§ TASK OBJECTIVE
Copy out the listing that follows, exactly, without its pictures.

§ MATERIAL TO PROCESS
++++++++
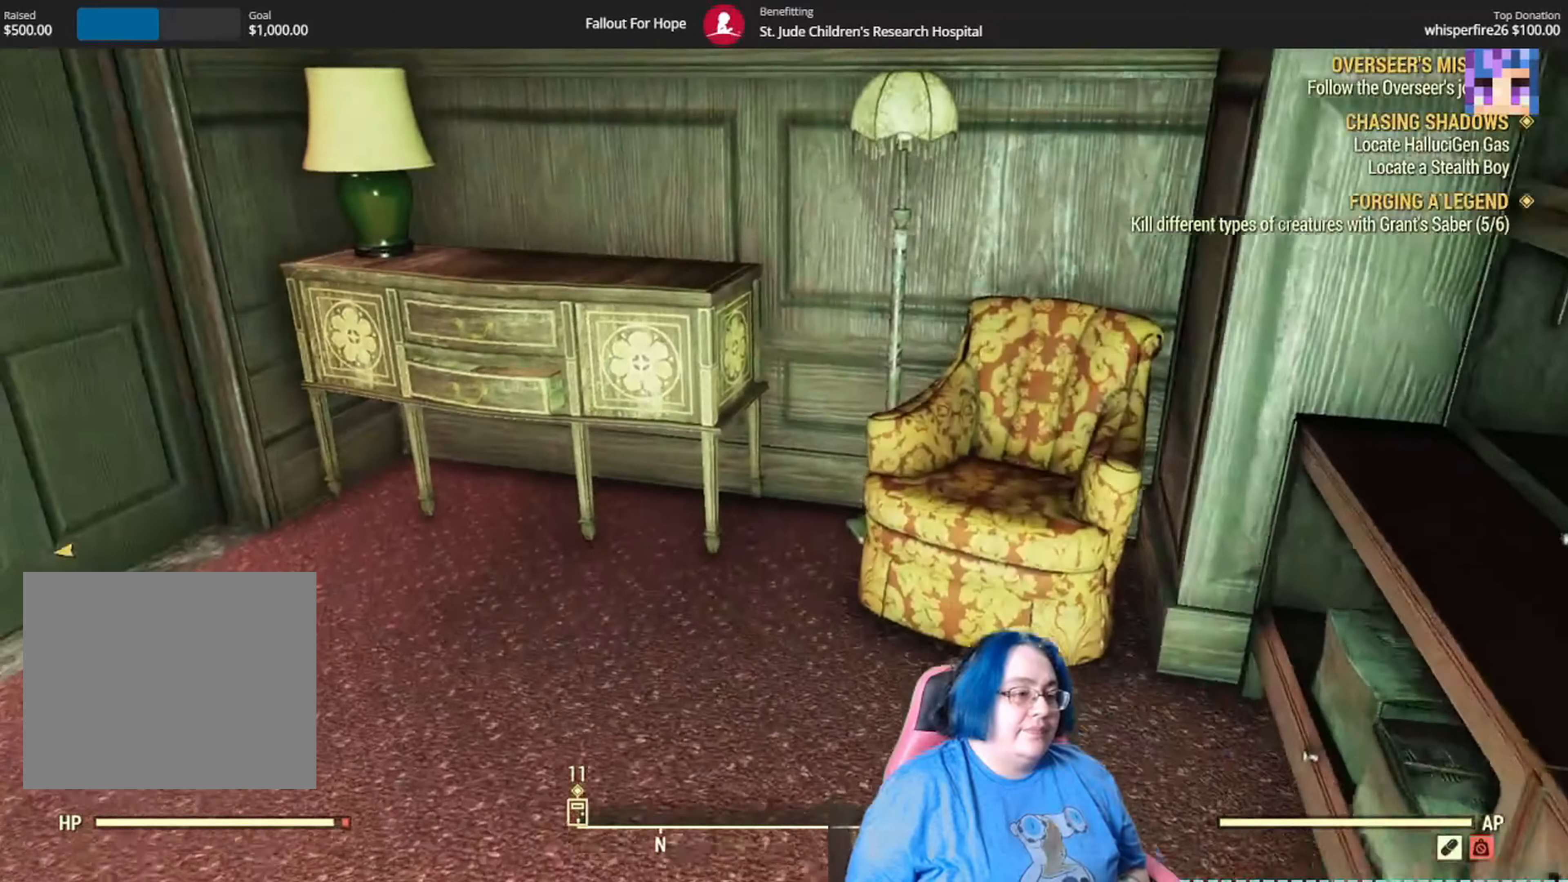
{"buttons": [], "left_stick": "up", "right_stick": "up-left", "events": []}
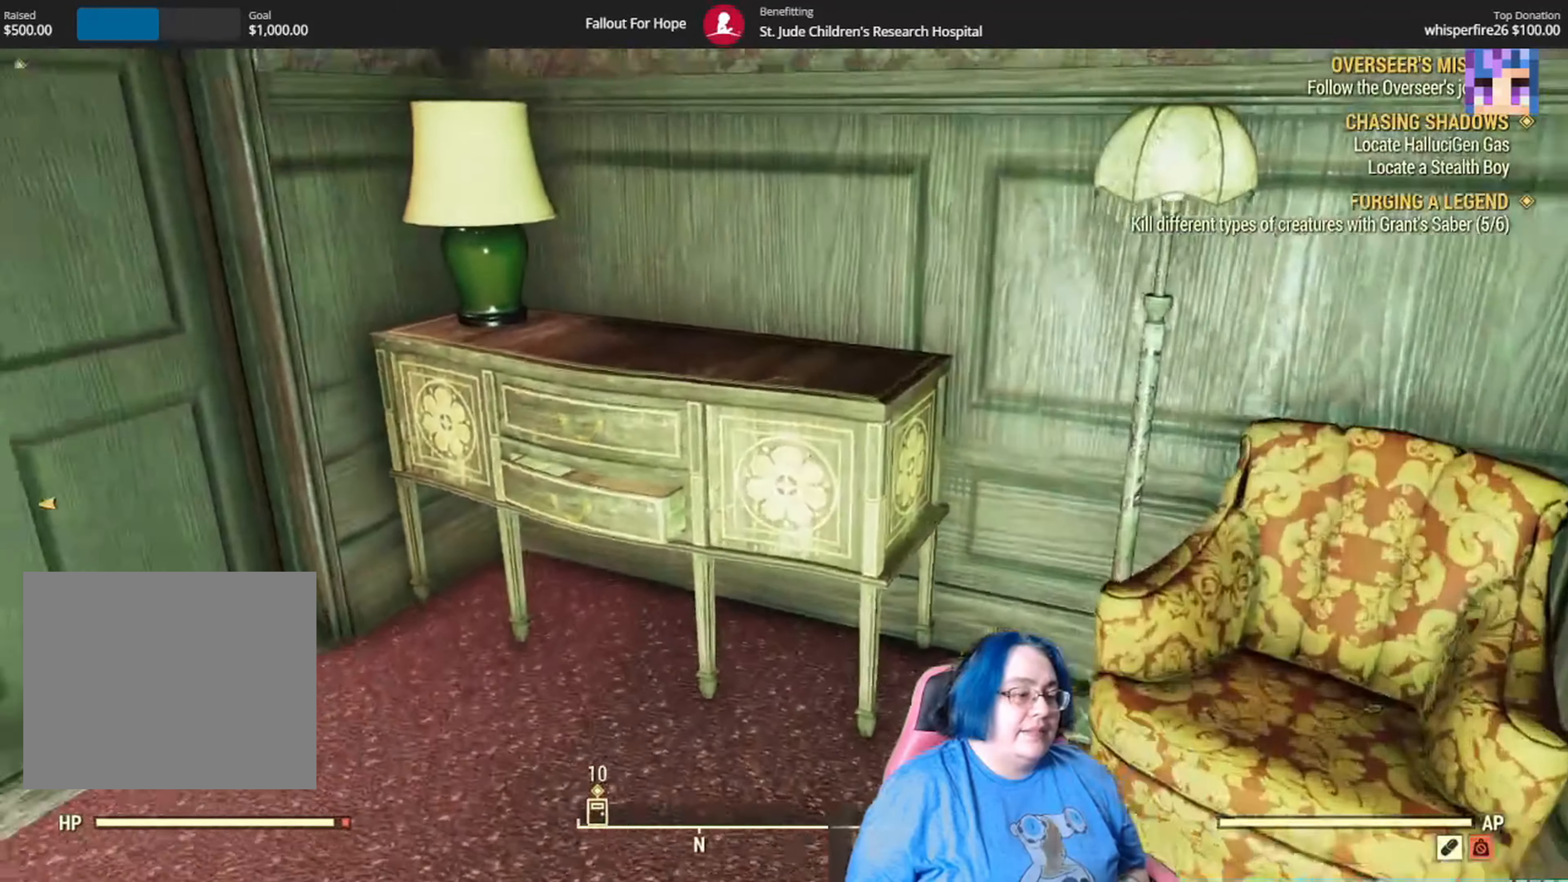
{"buttons": [], "left_stick": "up", "right_stick": "down-right", "events": [[333, "right_stick", "center"], [500, "right_stick", "down-right"]]}
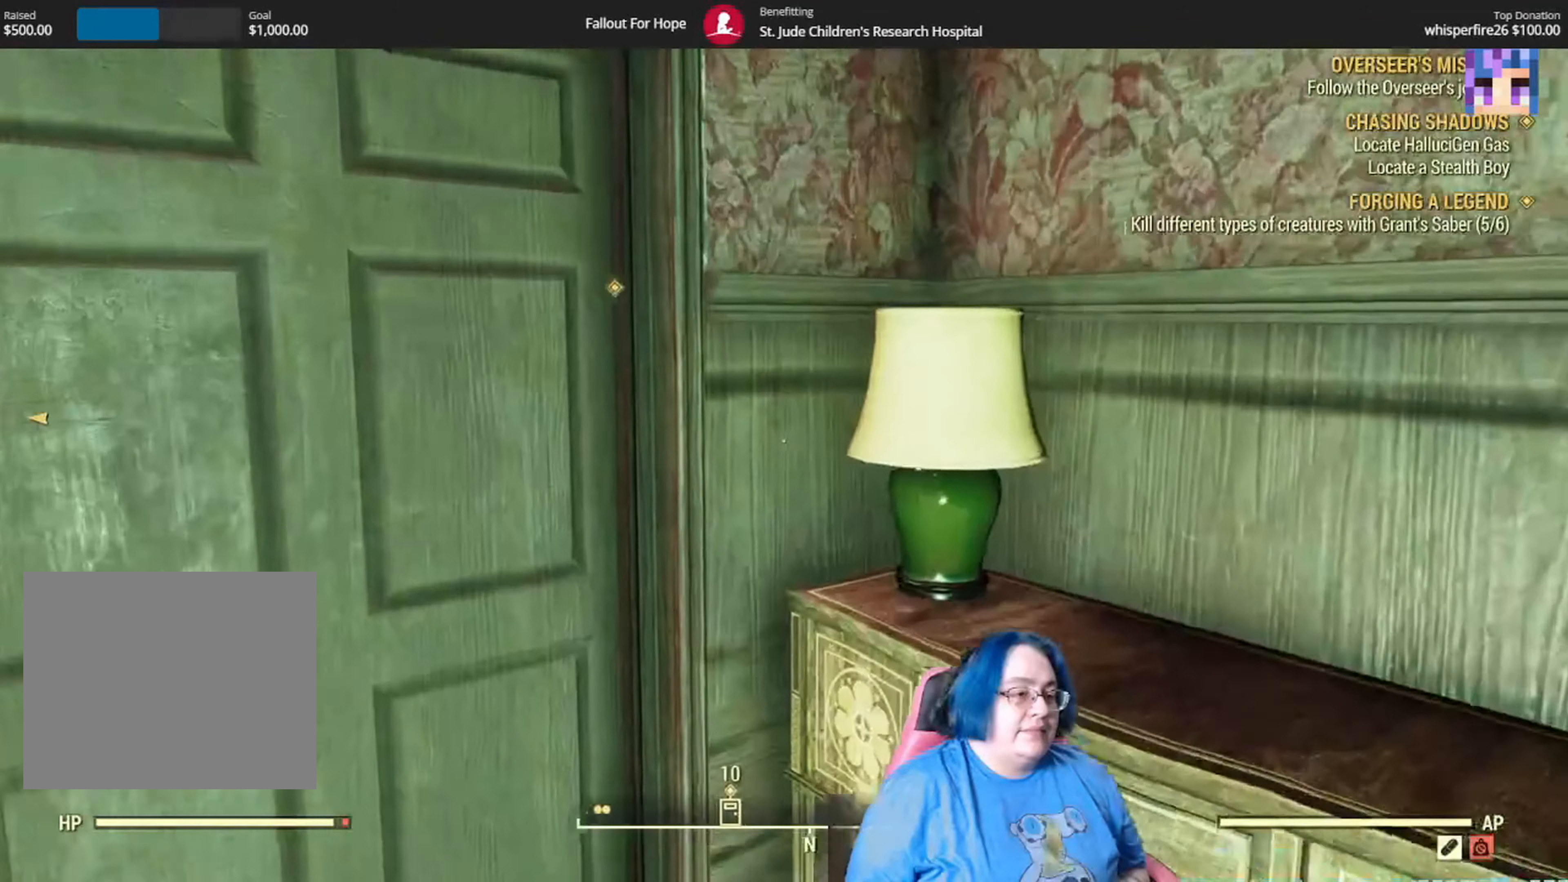
{"buttons": [], "left_stick": "up", "right_stick": "left", "events": [[200, "right_stick", "down"], [334, "right_stick", "center"], [434, "right_stick", "left"]]}
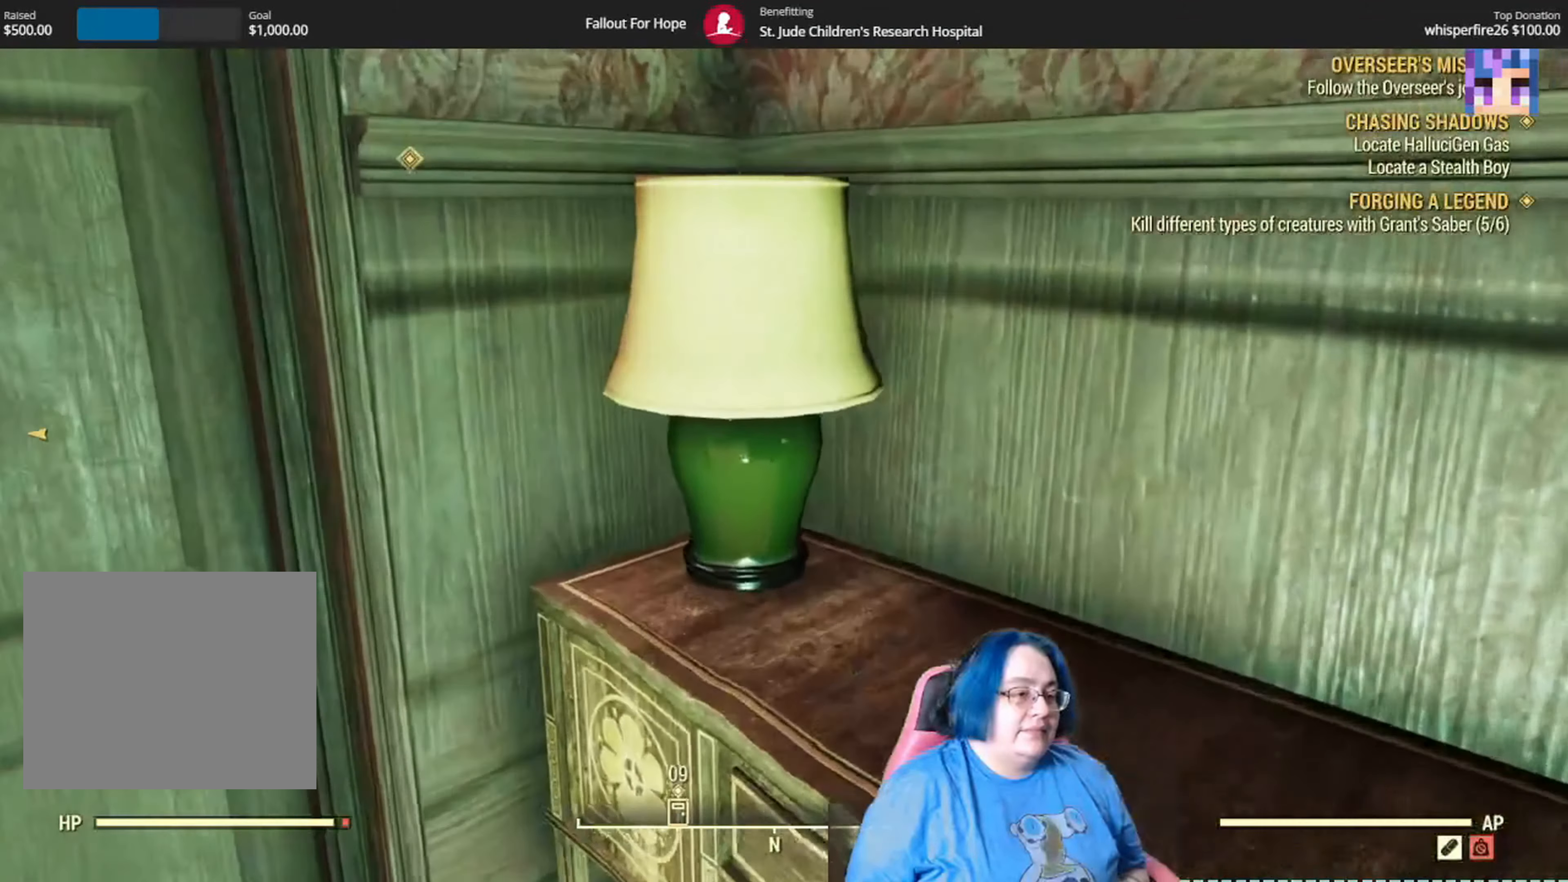
{"buttons": [], "left_stick": "center", "right_stick": "center", "events": [[66, "left_stick", "center"], [400, "right_stick", "center"]]}
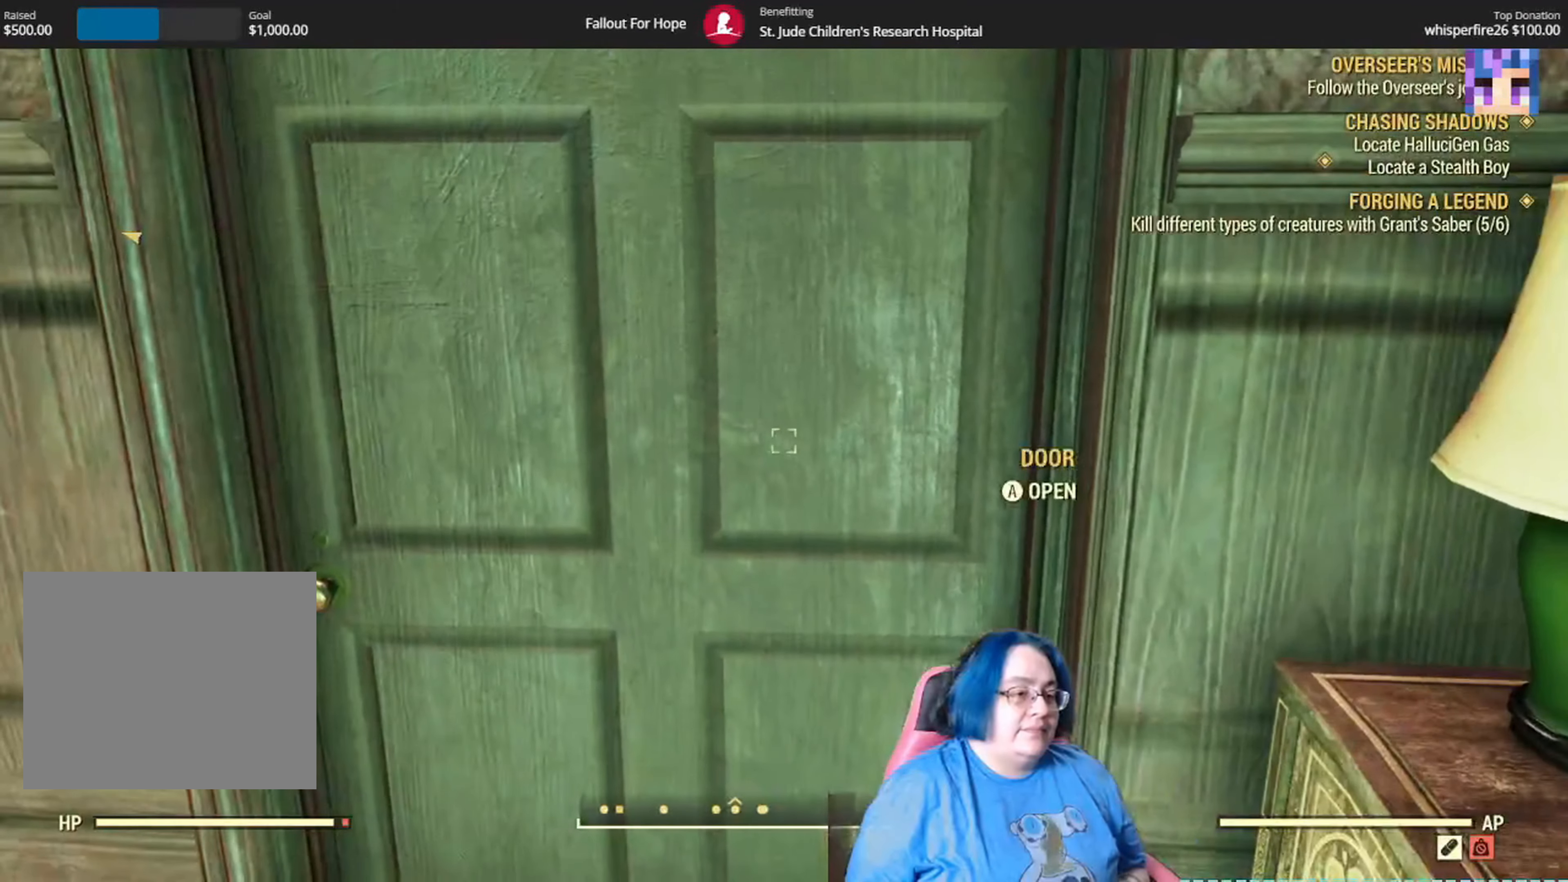
{"buttons": [], "left_stick": "center", "right_stick": "center", "events": [[167, "A", "down"], [267, "A", "up"]]}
++++++++
§ REPLY
{"buttons": [], "left_stick": "up", "right_stick": "up-left", "events": []}
{"buttons": [], "left_stick": "up", "right_stick": "down-right", "events": [[333, "right_stick", "center"], [500, "right_stick", "down-right"]]}
{"buttons": [], "left_stick": "up", "right_stick": "left", "events": [[200, "right_stick", "down"], [334, "right_stick", "center"], [434, "right_stick", "left"]]}
{"buttons": [], "left_stick": "center", "right_stick": "center", "events": [[66, "left_stick", "center"], [400, "right_stick", "center"]]}
{"buttons": [], "left_stick": "center", "right_stick": "center", "events": [[167, "A", "down"], [267, "A", "up"]]}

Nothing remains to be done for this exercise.